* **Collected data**
^^^^

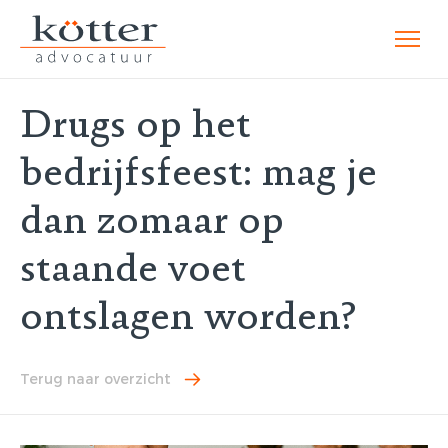
Drugs op het
bedrijfsfeest: mag je
dan zomaar op
staande voet
ontslagen worden?
Terug naar overzicht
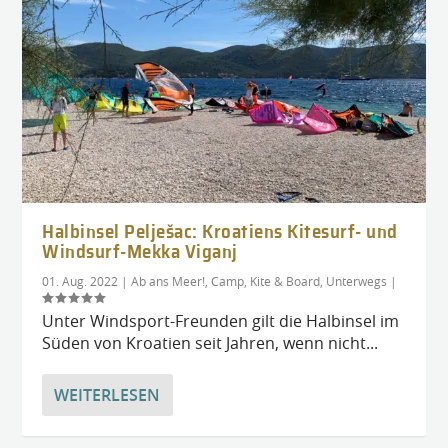
Halbinsel Pelješac: Kroatiens Kitesurf- und
Windsurf-Mekka Viganj
01. Aug. 2022
|
Ab ans Meer!
,
Camp, Kite & Board
,
Unterwegs
|
Unter Windsport-Freunden gilt die Halbinsel im
Süden von Kroatien seit Jahren, wenn nicht...
WEITERLESEN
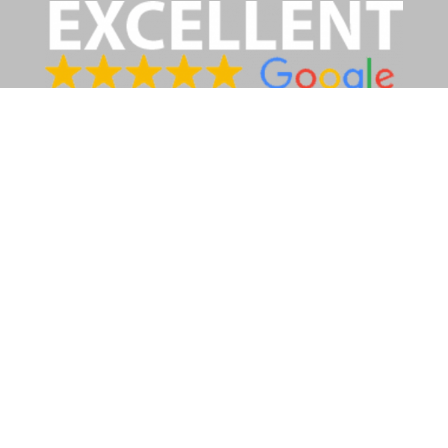
Vanliga tjänster
Bohagsflytt
Kontorsflytt
Bostadsevakueringar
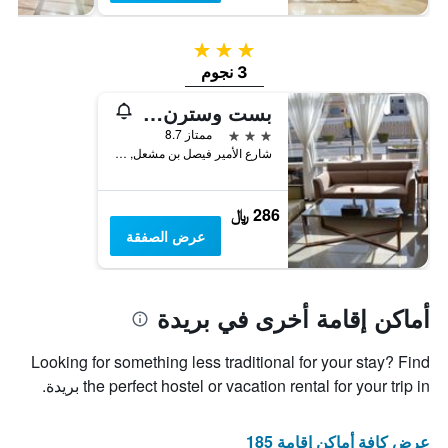
3 نجوم
3 نجوم
بست وسترن بلس بريدة
3 نجوم
ممتاز 8.7
شارع الأمير فيصل بن مشعل, حي المنتزة, بريدة, المملكة العربية السعودية
286 ﷼
عرض الصفقة
أماكن إقامة أخرى في بريدة
Looking for something less traditional for your stay? Find
the perfect hostel or vacation rental for your trip in بريدة.
عرض كافة أماكن إقامة 185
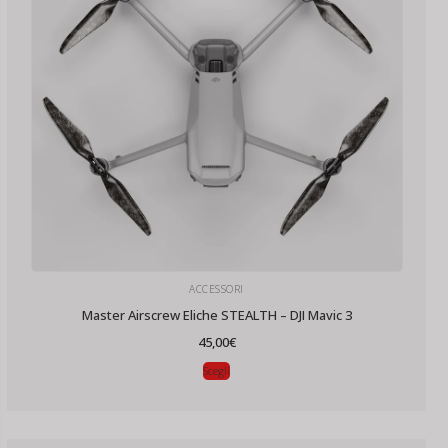
ACCESSORI
Master Airscrew Eliche STEALTH – DJI Mavic 3
45,00
€
Scegli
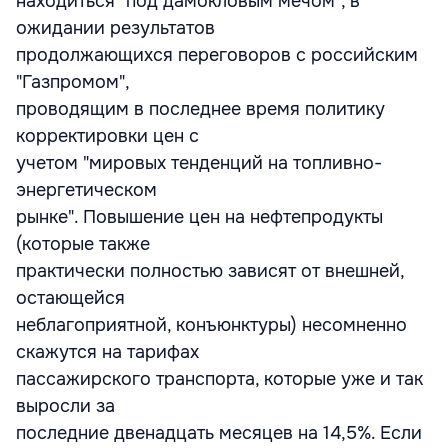
находиться "под дамокловым мечом", в
ожидании результатов
продолжающихся переговоров с российским
"Газпромом",
проводящим в последнее время политику
корректировки цен с
учетом "мировых тенденций на топливно-
энергетическом
рынке". Повышение цен на нефтепродукты
(которые также
практически полностью зависят от внешней,
остающейся
неблагоприятной, конъюнктуры) несомненно
скажутся на тарифах
пассажирского транспорта, которые уже и так
выросли за
последние двенадцать месяцев на 14,5%. Если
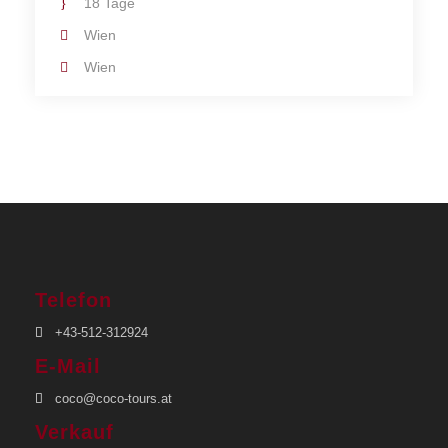
18 Tage
Wien
Wien
Telefon
+43-512-312924
E-Mail
coco@coco-tours.at
Verkauf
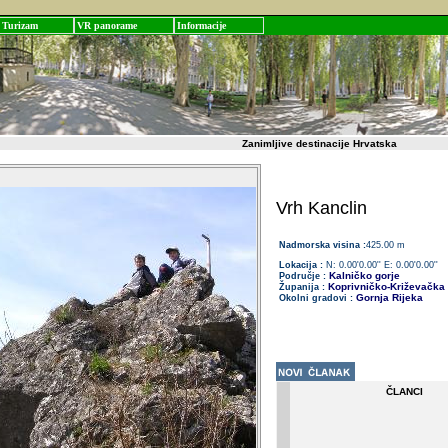
Turizam
VR panorame
Informacije
Zanimljive destinacije Hrvatska
Vrh Kanclin
Nadmorska visina :
425.00 m
Lokacija :
N: 0.00'0.00'' E: 0.00'0.00''
Kalničko gorje
Područje :
Koprivničko-Križevačka
Županija :
Gornja Rijeka
Okolni gradovi :
ČLANCI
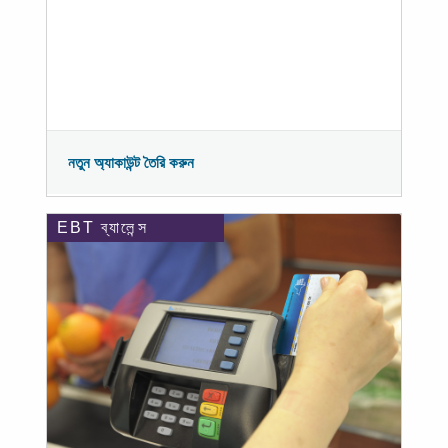
নতুন অ্যাকাউন্ট তৈরি করুন
EBT ব্যালেন্স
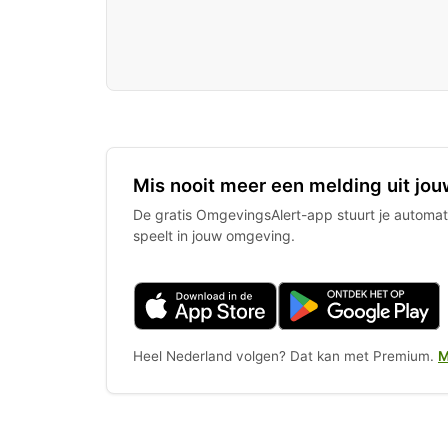
Mis nooit meer een melding uit jou
De gratis OmgevingsAlert-app stuurt je automati
speelt in jouw omgeving.
Heel Nederland volgen? Dat kan met Premium.
M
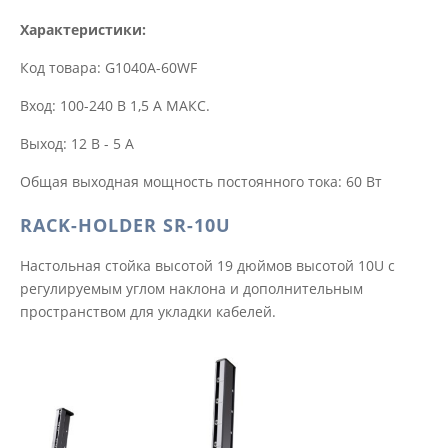
Характеристики:
Код товара: G1040A-60WF
Вход: 100-240 В 1,5 А МАКС.
Выход: 12 В - 5 А
Общая выходная мощность постоянного тока: 60 Вт
RACK-HOLDER SR-10U
Настольная стойка высотой 19 дюймов высотой 10U с
регулируемым углом наклона и дополнительным
пространством для укладки кабелей.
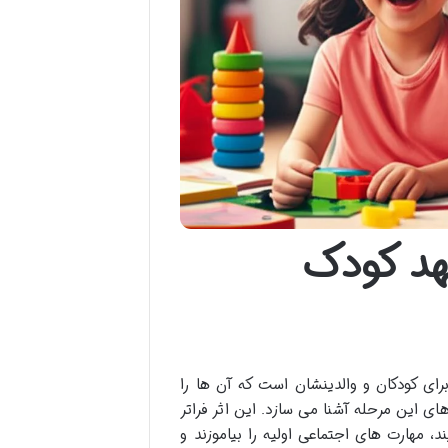
مهد کودک
برای کودکان و والدینشان است که آن ها را
ی این مرحله آشنا می سازد. این اثر فراتر
د، مهارت های اجتماعی اولیه را بیاموزند و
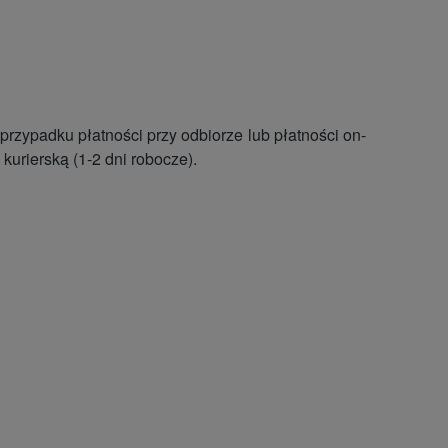
zypadku płatności przy odbiorze lub płatności on-
kurierską (1-2 dni robocze).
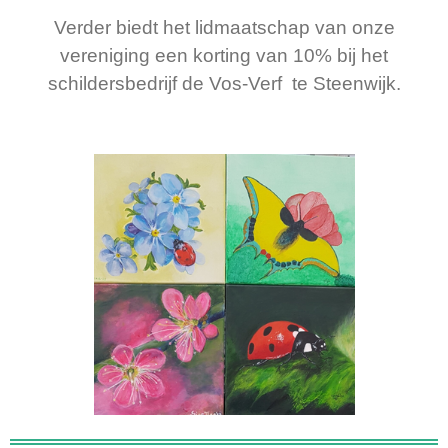
Verder biedt het lidmaatschap van onze
vereniging een korting van 10% bij het
schildersbedrijf de Vos-Verf te Steenwijk.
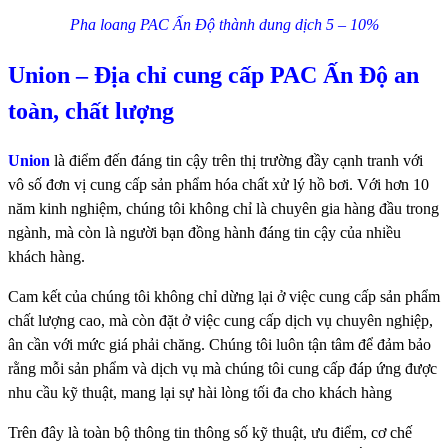
Pha loang PAC Ấn Độ thành dung dịch 5 – 10%
Union – Địa chỉ cung cấp PAC Ấn Độ an
toàn, chất lượng
Union
là điểm đến đáng tin cậy trên thị trường đầy cạnh tranh với
vô số đơn vị cung cấp sản phẩm hóa chất xử lý hồ bơi. Với hơn 10
năm kinh nghiệm, chúng tôi không chỉ là chuyên gia hàng đầu trong
ngành, mà còn là người bạn đồng hành đáng tin cậy của nhiều
khách hàng.
Cam kết của chúng tôi không chỉ dừng lại ở việc cung cấp sản phẩm
chất lượng cao, mà còn đặt ở việc cung cấp dịch vụ chuyên nghiệp,
ân cần với mức giá phải chăng. Chúng tôi luôn tận tâm để đảm bảo
rằng mỗi sản phẩm và dịch vụ mà chúng tôi cung cấp đáp ứng được
nhu cầu kỹ thuật, mang lại sự hài lòng tối đa cho khách hàng
Trên đây là toàn bộ thông tin thông số kỹ thuật, ưu điểm, cơ chế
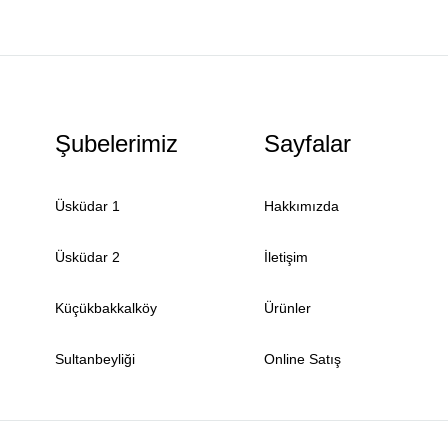
Şubelerimiz
Sayfalar
Üsküdar 1
Hakkımızda
Üsküdar 2
İletişim
Küçükbakkalköy
Ürünler
Sultanbeyliği
Online Satış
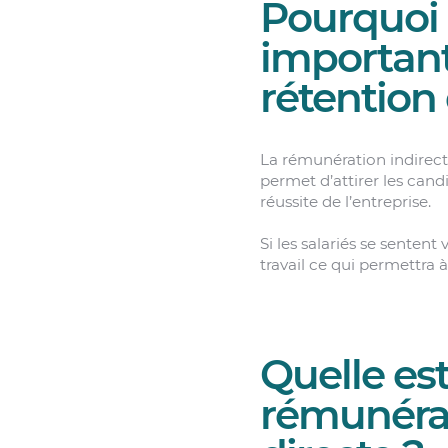
Pourquoi 
important
rétention
La rémunération indirect
permet d’attirer les candi
réussite de l’entreprise.
Si les salariés se senten
travail ce qui permettra à
Quelle est
rémunérat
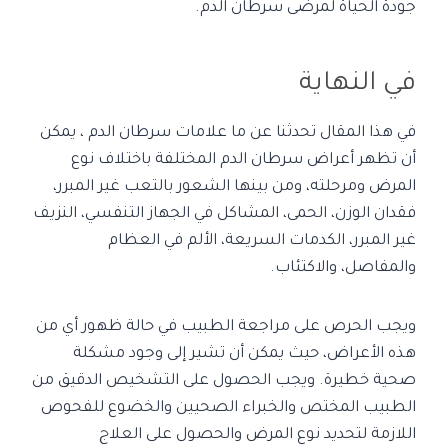
جودة الحياة لمرضى سرطان الدم.
في النهاية
في هذا المقال تحدثنا عن ما علامات سرطان الدم ، يمكن
أن تظهر أعراض سرطان الدم المختلفة باختلاف نوع
المرض ومرحلته، ومن بينها الشعور بالتعب غير المبرر،
فقدان الوزن، الحمى، المشاكل في الجهاز التنفسي، النزيف
غير المبرر، الكدمات السريعة، الألم في العظام
والمفاصل، والاكتئاب.
ويجب الحرص على مراجعة الطبيب في حالة ظهور أي من
هذه الأعراض، حيث يمكن أن تشير إلى وجود مشكلة
صحية خطيرة. ويجب الحصول على التشخيص الدقيق من
الطبيب المختص والخبراء الصحيين والخضوع للفحوص
اللازمة لتحديد نوع المرض والحصول على العلاج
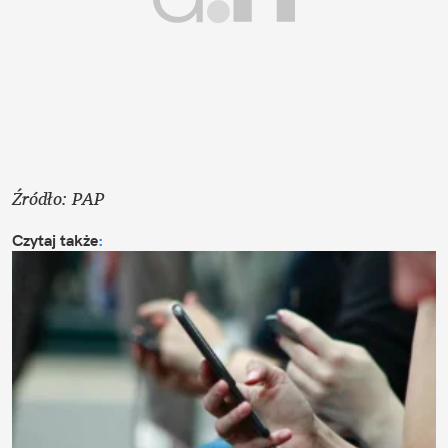
Źródło: PAP 
Czytaj także
:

^^^^

* **WHAT TO PRODUCE**
Omit the pictures, then give every record back exactly as it stands.

* **PROBLEM SOLUTION**
Drugs op het
bedrijfsfeest: mag je
dan zomaar op
staande voet
ontslagen worden?
Terug naar overzicht
Halbinsel Pelješac: Kroatiens Kitesurf- und
Windsurf-Mekka Viganj
01. Aug. 2022
|
Ab ans Meer!
,
Camp, Kite & Board
,
Unterwegs
|
Unter Windsport-Freunden gilt die Halbinsel im
Süden von Kroatien seit Jahren, wenn nicht...
WEITERLESEN
Vanliga tjänster
Bohagsflytt
Kontorsflytt
Bostadsevakueringar
3 نجوم
3 نجوم
بست وسترن بلس بريدة
3 نجوم
ممتاز 8.7
شارع الأمير فيصل بن مشعل, حي المنتزة, بريدة, المملكة العربية السعودية
286 ﷼
عرض الصفقة
أماكن إقامة أخرى في بريدة
Looking for something less traditional for your stay? Find
the perfect hostel or vacation rental for your trip in بريدة.
عرض كافة أماكن إقامة 185
ACCESSORI
Master Airscrew Eliche STEALTH – DJI Mavic 3
45,00
€
Scegli
находиться "под дамокловым мечом", в
ожидании результатов
продолжающихся переговоров с российским
"Газпромом",
проводящим в последнее время политику
корректировки цен с
учетом "мировых тенденций на топливно-
энергетическом
рынке". Повышение цен на нефтепродукты
(которые также
практически полностью зависят от внешней,
остающейся
неблагоприятной, конъюнктуры) несомненно
скажутся на тарифах
пассажирского транспорта, которые уже и так
выросли за
последние двенадцать месяцев на 14,5%. Если
18 Tage
Wien
Wien
Telefon
+43-512-312924
E-Mail
coco@coco-tours.at
Verkauf
Turizam
VR panorame
Informacije
Zanimljive destinacije Hrvatska
Vrh Kanclin
Nadmorska visina :
425.00 m
Lokacija :
N: 0.00'0.00'' E: 0.00'0.00''
Kalničko gorje
Područje :
Koprivničko-Križevačka
Županija :
Gornja Rijeka
Okolni gradovi :
ČLANCI
নতুন অ্যাকাউন্ট তৈরি করুন
EBT ব্যালেন্স
Mis nooit meer een melding uit jou
De gratis OmgevingsAlert-app stuurt je automati
speelt in jouw omgeving.
Heel Nederland volgen? Dat kan met Premium.
M
Характеристики:
Код товара: G1040A-60WF
Вход: 100-240 В 1,5 А МАКС.
Выход: 12 В - 5 А
Общая выходная мощность постоянного тока: 60 Вт
RACK-HOLDER SR-10U
Настольная стойка высотой 19 дюймов высотой 10U с
регулируемым углом наклона и дополнительным
пространством для укладки кабелей.
مهد کودک
برای کودکان و والدینشان است که آن ها را
ی این مرحله آشنا می سازد. این اثر فراتر
د، مهارت های اجتماعی اولیه را بیاموزند و
zypadku płatności przy odbiorze lub płatności on-
kurierską (1-2 dni robocze).
Verder biedt het lidmaatschap van onze
vereniging een korting van 10% bij het
schildersbedrijf de Vos-Verf te Steenwijk.
Pha loang PAC Ấn Độ thành dung dịch 5 – 10%
Union – Địa chỉ cung cấp PAC Ấn Độ an
toàn, chất lượng
Union
là điểm đến đáng tin cậy trên thị trường đầy cạnh tranh với
vô số đơn vị cung cấp sản phẩm hóa chất xử lý hồ bơi. Với hơn 10
năm kinh nghiệm, chúng tôi không chỉ là chuyên gia hàng đầu trong
ngành, mà còn là người bạn đồng hành đáng tin cậy của nhiều
khách hàng.
Cam kết của chúng tôi không chỉ dừng lại ở việc cung cấp sản phẩm
chất lượng cao, mà còn đặt ở việc cung cấp dịch vụ chuyên nghiệp,
ân cần với mức giá phải chăng. Chúng tôi luôn tận tâm để đảm bảo
rằng mỗi sản phẩm và dịch vụ mà chúng tôi cung cấp đáp ứng được
nhu cầu kỹ thuật, mang lại sự hài lòng tối đa cho khách hàng
Trên đây là toàn bộ thông tin thông số kỹ thuật, ưu điểm, cơ chế
Şubelerimiz
Sayfalar
Üsküdar 1
Hakkımızda
Üsküdar 2
İletişim
Küçükbakkalköy
Ürünler
Sultanbeyliği
Online Satış
Pourquoi 
important
rétention
La rémunération indirect
permet d’attirer les candi
réussite de l’entreprise.
Si les salariés se senten
travail ce qui permettra à
Quelle est
rémunérat
جودة الحياة لمرضى سرطان الدم.
في النهاية
في هذا المقال تحدثنا عن ما علامات سرطان الدم ، يمكن
أن تظهر أعراض سرطان الدم المختلفة باختلاف نوع
المرض ومرحلته، ومن بينها الشعور بالتعب غير المبرر،
فقدان الوزن، الحمى، المشاكل في الجهاز التنفسي، النزيف
غير المبرر، الكدمات السريعة، الألم في العظام
والمفاصل، والاكتئاب.
ويجب الحرص على مراجعة الطبيب في حالة ظهور أي من
هذه الأعراض، حيث يمكن أن تشير إلى وجود مشكلة
صحية خطيرة. ويجب الحصول على التشخيص الدقيق من
الطبيب المختص والخبراء الصحيين والخضوع للفحوص
اللازمة لتحديد نوع المرض والحصول على العلاج
Źródło: PAP 
Czytaj także
:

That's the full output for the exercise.